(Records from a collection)
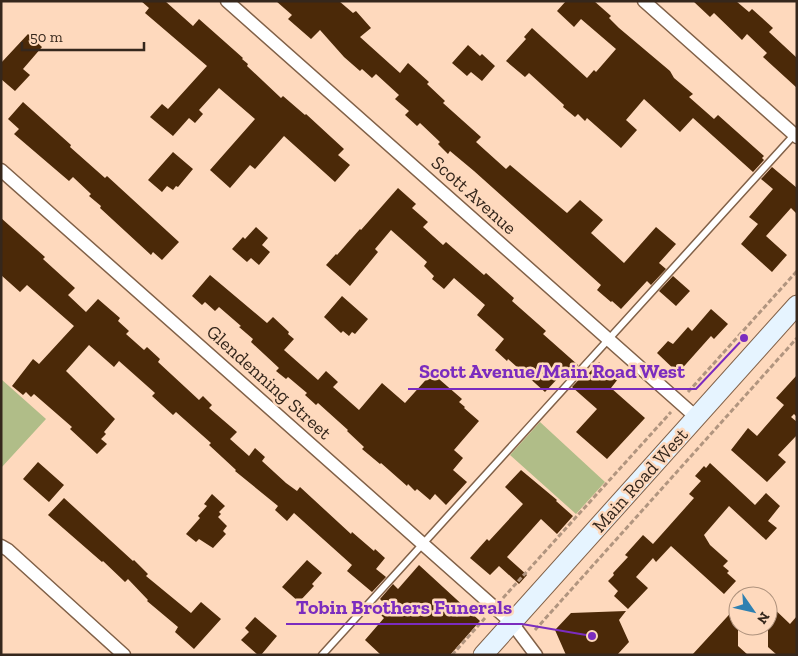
<svg xmlns="http://www.w3.org/2000/svg" width="798" height="656" viewBox="0 0 798 656" font-family="'Zilla Slab',serif">
<style>
.green{fill:#b0bd88}
.building{fill:#4b2908}
.lines{fill:none;stroke-linecap:round;stroke-linejoin:round}
.service-casing{stroke:#816148;stroke-width:9}
.minor-casing{stroke:#816148;stroke-width:15}
.secondary-casing{stroke:#816148;stroke-width:21}
.path{stroke:#b1957f;stroke-width:3;stroke-dasharray:5 2.5;stroke-linecap:butt}
.service{stroke:#fff;stroke-width:6}
.minor{stroke:#fff;stroke-width:12}
.secondary{stroke:#e6f4ff;stroke-width:19}
.labels{text-anchor:middle;dominant-baseline:central;stroke-width:5;stroke-linejoin:round;paint-order:stroke}
.street-label{font-size:19px;fill:#35271c;stroke:#fed9bd}
.leader{fill:none;stroke:#7b2cbf;stroke-width:2}
.callout-dot{fill:#7b2cbf;stroke:#fed9bd;stroke-width:2}
.callout-label{font-size:20px;text-anchor:middle;font-weight:bold;fill:#7b2cbf;stroke:#fed9bd;stroke-width:5;stroke-linejoin:round;paint-order:stroke}
</style>
<rect width="100%" height="100%" fill="#fed9bd"/>
<path class="green" d="M1,379l45,40 -45,49z
M540,422l65,60 -29,32 -66,-59z"/>
<path class="building" d="M141,1h24l28,25 6,-7 44,39 -1,1 6,5 -1,2 34,32 2,-2 22,19 1,-1 38,35 -6,6 12,10 -15,17 -51,-46 -29,33 -5,-4 -20,23 -20,-18 45,-51 -36,-31 -20,22 4,4 -8,9 -6,-5 -16,18 -23,-19 12,-13 6,5 39,-43 -62,-53 4,-5z
M276,1h63l14,12 3,-2 15,17 -11,9 40,36 8,-10 21,19 -2,2 18,17 -2,2 38,34 -5,5 30,27 4,-4 57,48 13,-13 23,20 -12,13 33,30 32,-36 20,17 -17,19 7,6 -15,16 -4,-4 -26,28 -9,-8 -1,1 -14,-12 4,-5 -127,-114 -24,-20 -2,3 -10,-10 2,-2 -20,-19 -3,3 -12,-11 4,-4 -14,-12 4,-4 -23,-21 -4,4 -10,-9 -2,2 -16,-14 -24,-27 -9,9 -23,-20 4,-4z
M566,1h28l8,7 9,8 -2,2 10,10 51,43 4,7 19,16 -4,3 25,22 4,-4 46,41 -2,2 2,2 -11,12 -60,-54 -13,14 -36,-33 -18,21 11,10 -16,18 -34,-30 -2,3 -7,-7 -3,3 -12,-10 1,-2 -35,-32 -4,4 -19,-16 20,-22 -2,-2 8,-9 55,50 7,-8 2,2 20,-23 -35,-30 -7,8 -17,-16z
M693,1h43l13,11 3,-3 21,19 -4,4 28,26v30l-34,-31 4,-4 -20,-19 -5,6 -28,-27 -4,4z
M28,34l14,13 -19,22 7,6 -15,16 -14,-12v-16z
M468,45l12,11 2,-2 13,12 -13,15 -11,-9 -4,4 -15,-13z
M23,102l48,43 -1,2 35,31 2,-2 72,66 -17,18 -9,-8 -2,3 -51,-47 1,-2 -12,-10 2,-2 -18,-17 -4,4 -55,-47 5,-5 -11,-10z
M173,152l20,17 -15,18 -2,-1 -3,4 -6,-4 -5,6 -14,-12z
M772,167l25,21v26l-6,-6 -25,28 21,19 -15,17 -31,-28 17,-20 -9,-7 24,-28 -12,-10z
M398,188l18,16 -4,4 16,14 -5,5 20,18 3,-3 38,33 2,-2 28,25 -2,3 34,30 -3,3 35,31 -14,15 -4,-4 -15,16 -37,-33 -1,2 -12,-11 9,-11 -27,-24 8,-10 -31,-27 -10,11 -12,-10 2,-3 -10,-10 3,-4 -36,-32 -16,19 3,3 -28,34 -24,-21 10,-11 1,1 23,-26 1,1z
M1,218l44,39 -2,2 32,29 -7,7 18,17 12,-13 22,19 -2,3 11,10 -3,3 18,16 3,-3 13,12 -2,3 41,38 4,-4 9,9 -3,3 28,24 -7,7 19,17 6,-8 10,9 -3,4 24,22 11,8 3,-4 51,47 1,-2 22,19 1,-2 10,9 -9,11 10,8 -14,15 -25,-21 5,-6 -58,-52 -7,8 -12,-11 3,-4 -43,-35 1,-1 -27,-25 2,-2 -35,-31 -3,3 -21,-19 3,-3 -36,-32 -5,6 -25,-22 -23,26 49,48 -11,13 2,2 -5,5 6,5 -10,10 -27,-25 2,-2 -38,-33 -3,3 -5,-5 -3,3 -11,-9 21,-27 6,5 35,-38 -47,-41 -7,7 -19,-17z
M256,227l12,11 -6,7 8,7 -11,13 -8,-7 -4,4 -15,-13 11,-12 2,2z
M210,275l57,48 6,-6 16,15 -1,2 6,5 -10,11 34,30 8,-9 12,11 -5,5 26,23 23,-27 23,20 27,-30 30,26 -3,3 6,5 -1,1 15,13 -25,29 9,8 -10,12 14,12 -21,23 -11,-11 -5,6 -13,-11 -2,2 -7,-7 -1,2 -26,-23 -1,1 -18,-15 2,-2 -17,-16 1,-1 -30,-27 -2,2 -11,-10 2,-2 -19,-16 -2,2 -10,-8 3,-3 -28,-26 2,-3 -14,-12 2,-1 -22,-19 -4,4 -10,-9 -3,3 -10,-9z
M673,276l17,15 -14,15 -17,-15z
M342,296l26,23 -13,15 -3,-2 -3,4 -6,-5 -2,2 -17,-16z
M711,309l17,15 -14,15 -3,-3 -33,37 -21,-20 11,-12 5,3 15,-17 4,4z
M599,362l19,17 -7,9 34,30 -38,41 -31,-27 21,-23 -25,-22 14,-15 2,2z
M797,375v42l-3,-3 -3,3 6,5v13l-19,20 8,7 -19,20 -36,-32 17,-22 9,8 27,-31 -8,-7z
M38,462l26,23 -15,17 -26,-23z
M710,463l45,42 11,-12 14,13 -12,15 9,7 -11,12 -37,-34 -25,29 6,10 18,16 -5,5 6,5 -2,2 9,8 -12,13 -53,-48 -15,16 -3,-4 -17,19 12,11 -20,21 -14,-13 4,-5 -10,-10 6,-6 -1,-2 15,-16 -3,-2 18,-20 10,9 41,-46 -5,-4 12,-13 -6,-5 9,-10 2,2z
M521,470l36,30 -1,1 17,15 -16,18 -16,-15 -34,38 20,18 -8,9 -20,-18 -9,9 -20,-17 17,-19 2,2 34,-37 -18,-17z
M212,494l13,12 -6,6 2,2 -3,3 9,9 -4,5 3,3 -13,14 -14,-9 -3,3 -10,-8 14,-16 -2,-2 9,-10 -3,-2z
M64,498l69,63 1,-1 14,14 -2,2 45,37 10,-11 20,17 -27,30 -19,-17 3,-5 -31,-26 1,-1 -20,-21 -3,3 -22,-21 -1,1 -54,-47z
M307,560l15,13 -10,11 2,2 -15,16 -17,-15z
M419,565l61,56 -30,34h-69l-16,-15 19,-22 -6,-6 7,-8 -5,-5 13,-15 5,5z
M768,603l22,21 7,-8v39h-20l-9,-8z
M738,605v41l10,9h-56z
M626,611l-7,9 10,22 -12,13h-51l-11,-25 16,-17z
M255,617l22,19 -16,19h-3l-17,-15 8,-8 -4,-4z"/>
<g class="lines">
<g class="service-casing">
<path id="service" d="M322,655l472,-520"/>
</g>
<g class="minor-casing">
<path id="minor" d="M227,1l469,416
M644,1l153,136
M1,170l511,453 24,32
M1,546l7,4 116,105"/>
</g>
<g class="secondary-casing">
<path id="secondary" d="M483,655l314,-350"/>
</g>
<path class="path" d="M688,392l109,-121
M503,598l168,-186
M535,630l262,-292
M452,655l33,-37"/>
<use href="#service" class="service"/>
<use href="#minor" class="minor"/>
<use href="#secondary" class="secondary"/>
</g>
<g class="labels">
<g class="street-label">
<text transform="translate(474 195) rotate(42)">Scott Avenue</text>
<text transform="translate(269 382) rotate(42)">Glendenning Street</text>
<text transform="translate(640 480) rotate(-48)">Main Road West</text>
</g>
</g>
<path class="leader" d="M744 338L696 389H408M592 636L522 624H286"/>
<g class="callout-dot">
<circle cx="744" cy="338" r="5"/>
<circle cx="592" cy="636" r="5"/>
</g>
<g class="callout-label">
<text x="552" y="378">Scott Avenue/Main Road West</text>
<text x="404" y="614">Tobin Brothers Funerals</text>
</g>
<rect width="798" height="656" fill="none" stroke="#35271c" stroke-width="5"/>
<g transform="translate(753 611) rotate(124)"><circle r="24" fill="#fed9bd" stroke="#ae927d"/>
<path d="M0-4L9 19L0 12L-9 19Z" fill="#2f80b1"/>
<text y="-8" font-size="14" font-weight="bold" text-anchor="middle" fill="#35271c">N</text>
</g>
<path d="M22 42v8h122v-8" fill="none" stroke="#35271c" stroke-width="2.5"/>
<text x="30" y="42" font-size="15" fill="#35271c" stroke="#fed9bd" stroke-width="4" paint-order="stroke">50 m</text>
</svg>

### Exercise brief
The answer must be every line of the entries that includes the word "size".

### Exercise response
.street-label{font-size:19px;fill:#35271c;stroke:#fed9bd}
.callout-label{font-size:20px;text-anchor:middle;font-weight:bold;fill:#7b2cbf;stroke:#fed9bd;stroke-width:5;stroke-linejoin:round;paint-order:stroke}
<text y="-8" font-size="14" font-weight="bold" text-anchor="middle" fill="#35271c">N</text>
<text x="30" y="42" font-size="15" fill="#35271c" stroke="#fed9bd" stroke-width="4" paint-order="stroke">50 m</text>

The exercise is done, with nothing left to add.